Exercise goal: Copy out the records again line for line, beginning at the first line and going on through the line that contains "tmeel, vitamine- en", with both ends included.

Dataset entries:
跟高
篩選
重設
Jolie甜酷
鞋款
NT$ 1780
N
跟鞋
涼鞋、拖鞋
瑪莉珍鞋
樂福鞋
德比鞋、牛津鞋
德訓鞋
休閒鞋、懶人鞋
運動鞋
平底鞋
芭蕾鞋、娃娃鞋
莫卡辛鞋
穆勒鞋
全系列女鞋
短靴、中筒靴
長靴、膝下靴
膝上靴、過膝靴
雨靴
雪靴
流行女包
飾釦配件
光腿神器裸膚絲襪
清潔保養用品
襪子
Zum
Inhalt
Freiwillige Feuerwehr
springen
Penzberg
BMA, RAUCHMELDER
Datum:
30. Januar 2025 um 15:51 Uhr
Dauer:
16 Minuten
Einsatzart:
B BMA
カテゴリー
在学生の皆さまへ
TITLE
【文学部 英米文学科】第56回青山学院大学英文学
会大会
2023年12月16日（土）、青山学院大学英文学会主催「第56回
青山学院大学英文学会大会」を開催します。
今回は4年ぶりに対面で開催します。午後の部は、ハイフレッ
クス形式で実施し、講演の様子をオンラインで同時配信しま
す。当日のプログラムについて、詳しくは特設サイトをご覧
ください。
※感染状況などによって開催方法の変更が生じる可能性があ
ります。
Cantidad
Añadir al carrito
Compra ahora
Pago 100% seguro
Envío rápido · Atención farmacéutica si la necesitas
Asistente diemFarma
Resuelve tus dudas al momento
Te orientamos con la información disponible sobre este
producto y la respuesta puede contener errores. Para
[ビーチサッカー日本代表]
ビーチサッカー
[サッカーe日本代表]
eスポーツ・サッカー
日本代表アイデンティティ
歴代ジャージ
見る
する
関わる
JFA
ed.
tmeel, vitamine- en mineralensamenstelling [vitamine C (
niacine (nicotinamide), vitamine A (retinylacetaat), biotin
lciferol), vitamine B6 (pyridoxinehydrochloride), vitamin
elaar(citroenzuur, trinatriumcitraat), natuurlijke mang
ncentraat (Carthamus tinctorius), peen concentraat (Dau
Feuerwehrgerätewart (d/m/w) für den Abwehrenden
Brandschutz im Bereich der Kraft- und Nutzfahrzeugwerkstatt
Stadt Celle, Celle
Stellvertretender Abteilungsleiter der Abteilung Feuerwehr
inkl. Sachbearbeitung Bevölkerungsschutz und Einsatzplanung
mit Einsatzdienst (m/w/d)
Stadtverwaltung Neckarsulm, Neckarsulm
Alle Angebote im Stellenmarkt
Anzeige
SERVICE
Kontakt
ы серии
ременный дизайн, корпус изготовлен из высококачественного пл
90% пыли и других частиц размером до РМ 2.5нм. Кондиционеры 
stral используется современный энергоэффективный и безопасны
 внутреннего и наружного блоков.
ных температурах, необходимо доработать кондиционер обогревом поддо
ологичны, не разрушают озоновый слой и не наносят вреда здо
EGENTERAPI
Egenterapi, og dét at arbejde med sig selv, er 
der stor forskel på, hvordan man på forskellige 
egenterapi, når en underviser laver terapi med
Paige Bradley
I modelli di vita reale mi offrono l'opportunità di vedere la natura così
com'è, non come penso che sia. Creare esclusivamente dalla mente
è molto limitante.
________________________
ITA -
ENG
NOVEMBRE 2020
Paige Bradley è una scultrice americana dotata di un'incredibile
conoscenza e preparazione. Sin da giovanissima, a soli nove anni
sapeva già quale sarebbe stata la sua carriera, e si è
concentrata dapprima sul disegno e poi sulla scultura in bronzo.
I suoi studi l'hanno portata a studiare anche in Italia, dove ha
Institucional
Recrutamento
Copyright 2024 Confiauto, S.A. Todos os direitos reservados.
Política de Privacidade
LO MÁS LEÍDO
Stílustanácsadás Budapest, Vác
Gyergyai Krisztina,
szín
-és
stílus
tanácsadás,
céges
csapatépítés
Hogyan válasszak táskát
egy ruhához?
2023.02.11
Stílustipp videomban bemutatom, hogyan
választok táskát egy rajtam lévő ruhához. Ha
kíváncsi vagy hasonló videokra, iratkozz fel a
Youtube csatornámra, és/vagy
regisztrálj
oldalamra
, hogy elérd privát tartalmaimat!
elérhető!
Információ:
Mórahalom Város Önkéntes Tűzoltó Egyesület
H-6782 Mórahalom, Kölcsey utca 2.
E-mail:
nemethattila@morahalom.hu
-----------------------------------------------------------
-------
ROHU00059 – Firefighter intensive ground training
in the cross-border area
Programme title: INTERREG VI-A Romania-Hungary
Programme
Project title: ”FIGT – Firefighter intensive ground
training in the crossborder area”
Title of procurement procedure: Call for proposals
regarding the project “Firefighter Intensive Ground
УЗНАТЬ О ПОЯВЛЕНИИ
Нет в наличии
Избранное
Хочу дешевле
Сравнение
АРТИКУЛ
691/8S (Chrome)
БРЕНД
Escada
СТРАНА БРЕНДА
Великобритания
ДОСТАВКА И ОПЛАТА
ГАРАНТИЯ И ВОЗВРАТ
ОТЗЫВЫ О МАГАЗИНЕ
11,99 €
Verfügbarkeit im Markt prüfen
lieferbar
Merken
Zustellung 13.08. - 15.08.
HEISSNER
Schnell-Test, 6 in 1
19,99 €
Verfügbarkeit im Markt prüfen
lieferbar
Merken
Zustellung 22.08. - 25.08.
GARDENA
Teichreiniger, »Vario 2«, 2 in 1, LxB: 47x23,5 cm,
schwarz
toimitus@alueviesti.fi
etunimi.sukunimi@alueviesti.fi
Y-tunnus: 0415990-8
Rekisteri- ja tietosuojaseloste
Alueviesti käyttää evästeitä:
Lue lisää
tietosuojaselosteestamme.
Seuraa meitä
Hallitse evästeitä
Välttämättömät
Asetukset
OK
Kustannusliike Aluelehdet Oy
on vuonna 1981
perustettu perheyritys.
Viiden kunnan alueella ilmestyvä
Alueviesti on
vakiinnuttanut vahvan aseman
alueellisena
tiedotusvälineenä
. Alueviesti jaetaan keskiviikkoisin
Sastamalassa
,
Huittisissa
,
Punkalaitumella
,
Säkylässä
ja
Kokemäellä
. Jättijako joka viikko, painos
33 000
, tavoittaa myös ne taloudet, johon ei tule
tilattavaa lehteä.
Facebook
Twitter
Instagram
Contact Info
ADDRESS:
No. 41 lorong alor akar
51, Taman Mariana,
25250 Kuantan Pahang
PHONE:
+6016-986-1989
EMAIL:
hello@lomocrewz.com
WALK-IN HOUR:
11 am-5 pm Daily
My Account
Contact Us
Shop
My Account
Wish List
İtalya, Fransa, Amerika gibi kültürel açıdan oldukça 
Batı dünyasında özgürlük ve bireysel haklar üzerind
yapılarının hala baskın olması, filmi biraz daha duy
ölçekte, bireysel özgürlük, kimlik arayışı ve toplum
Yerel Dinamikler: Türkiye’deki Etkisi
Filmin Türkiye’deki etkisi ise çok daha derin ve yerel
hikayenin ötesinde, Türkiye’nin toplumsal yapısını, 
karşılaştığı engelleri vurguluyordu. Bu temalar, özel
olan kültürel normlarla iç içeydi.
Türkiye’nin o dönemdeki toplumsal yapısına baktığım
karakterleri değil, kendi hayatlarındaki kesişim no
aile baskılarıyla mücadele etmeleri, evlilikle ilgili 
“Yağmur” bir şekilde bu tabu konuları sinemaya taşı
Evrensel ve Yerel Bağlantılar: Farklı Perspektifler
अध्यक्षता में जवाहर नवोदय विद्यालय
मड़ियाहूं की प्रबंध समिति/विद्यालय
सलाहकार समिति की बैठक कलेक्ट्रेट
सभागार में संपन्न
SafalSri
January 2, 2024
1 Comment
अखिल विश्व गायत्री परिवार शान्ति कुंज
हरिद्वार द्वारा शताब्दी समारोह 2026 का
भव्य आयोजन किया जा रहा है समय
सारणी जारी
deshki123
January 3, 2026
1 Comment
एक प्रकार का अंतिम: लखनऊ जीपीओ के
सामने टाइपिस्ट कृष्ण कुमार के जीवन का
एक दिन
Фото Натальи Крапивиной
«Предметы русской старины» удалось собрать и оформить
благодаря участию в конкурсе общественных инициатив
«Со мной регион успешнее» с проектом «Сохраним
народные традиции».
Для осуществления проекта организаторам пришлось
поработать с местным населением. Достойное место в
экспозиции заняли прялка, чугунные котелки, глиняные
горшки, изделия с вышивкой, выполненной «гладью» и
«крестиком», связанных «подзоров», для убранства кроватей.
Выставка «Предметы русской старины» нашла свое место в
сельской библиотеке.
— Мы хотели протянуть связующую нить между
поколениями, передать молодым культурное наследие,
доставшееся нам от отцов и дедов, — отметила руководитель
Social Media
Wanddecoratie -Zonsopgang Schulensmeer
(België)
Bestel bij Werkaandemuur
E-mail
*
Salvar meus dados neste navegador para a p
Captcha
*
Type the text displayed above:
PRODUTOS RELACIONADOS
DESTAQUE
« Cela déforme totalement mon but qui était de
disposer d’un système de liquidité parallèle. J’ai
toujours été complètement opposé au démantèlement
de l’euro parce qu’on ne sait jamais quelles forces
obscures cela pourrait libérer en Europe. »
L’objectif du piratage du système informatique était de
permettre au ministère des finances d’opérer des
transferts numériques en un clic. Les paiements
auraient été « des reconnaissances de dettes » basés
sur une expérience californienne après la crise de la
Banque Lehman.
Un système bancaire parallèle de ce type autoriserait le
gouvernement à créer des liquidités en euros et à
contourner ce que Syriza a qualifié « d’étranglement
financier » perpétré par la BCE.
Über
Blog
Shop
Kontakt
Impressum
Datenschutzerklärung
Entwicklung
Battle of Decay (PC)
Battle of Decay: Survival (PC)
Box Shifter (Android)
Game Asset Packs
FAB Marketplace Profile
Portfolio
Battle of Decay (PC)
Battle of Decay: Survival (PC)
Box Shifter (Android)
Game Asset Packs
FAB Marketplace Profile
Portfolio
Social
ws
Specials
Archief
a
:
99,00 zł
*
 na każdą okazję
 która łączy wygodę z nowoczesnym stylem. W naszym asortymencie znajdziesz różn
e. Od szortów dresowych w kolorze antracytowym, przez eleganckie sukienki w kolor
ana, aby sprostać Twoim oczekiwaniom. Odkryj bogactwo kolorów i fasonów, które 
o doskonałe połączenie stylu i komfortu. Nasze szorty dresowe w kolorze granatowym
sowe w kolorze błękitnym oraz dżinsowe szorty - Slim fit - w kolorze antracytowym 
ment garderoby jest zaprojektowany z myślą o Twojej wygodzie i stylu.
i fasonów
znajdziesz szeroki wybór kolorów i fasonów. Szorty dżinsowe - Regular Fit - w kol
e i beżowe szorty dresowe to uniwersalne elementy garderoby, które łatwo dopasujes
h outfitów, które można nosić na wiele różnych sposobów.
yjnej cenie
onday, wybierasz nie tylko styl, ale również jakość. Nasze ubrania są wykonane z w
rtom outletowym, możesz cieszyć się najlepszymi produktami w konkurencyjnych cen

Response to this exercise:
跟高
篩選
重設
Jolie甜酷
鞋款
NT$ 1780
N
跟鞋
涼鞋、拖鞋
瑪莉珍鞋
樂福鞋
德比鞋、牛津鞋
德訓鞋
休閒鞋、懶人鞋
運動鞋
平底鞋
芭蕾鞋、娃娃鞋
莫卡辛鞋
穆勒鞋
全系列女鞋
短靴、中筒靴
長靴、膝下靴
膝上靴、過膝靴
雨靴
雪靴
流行女包
飾釦配件
光腿神器裸膚絲襪
清潔保養用品
襪子
Zum
Inhalt
Freiwillige Feuerwehr
springen
Penzberg
BMA, RAUCHMELDER
Datum:
30. Januar 2025 um 15:51 Uhr
Dauer:
16 Minuten
Einsatzart:
B BMA
カテゴリー
在学生の皆さまへ
TITLE
【文学部 英米文学科】第56回青山学院大学英文学
会大会
2023年12月16日（土）、青山学院大学英文学会主催「第56回
青山学院大学英文学会大会」を開催します。
今回は4年ぶりに対面で開催します。午後の部は、ハイフレッ
クス形式で実施し、講演の様子をオンラインで同時配信しま
す。当日のプログラムについて、詳しくは特設サイトをご覧
ください。
※感染状況などによって開催方法の変更が生じる可能性があ
ります。
Cantidad
Añadir al carrito
Compra ahora
Pago 100% seguro
Envío rápido · Atención farmacéutica si la necesitas
Asistente diemFarma
Resuelve tus dudas al momento
Te orientamos con la información disponible sobre este
producto y la respuesta puede contener errores. Para
[ビーチサッカー日本代表]
ビーチサッカー
[サッカーe日本代表]
eスポーツ・サッカー
日本代表アイデンティティ
歴代ジャージ
見る
する
関わる
JFA
ed.
tmeel, vitamine- en mineralensamenstelling [vitamine C (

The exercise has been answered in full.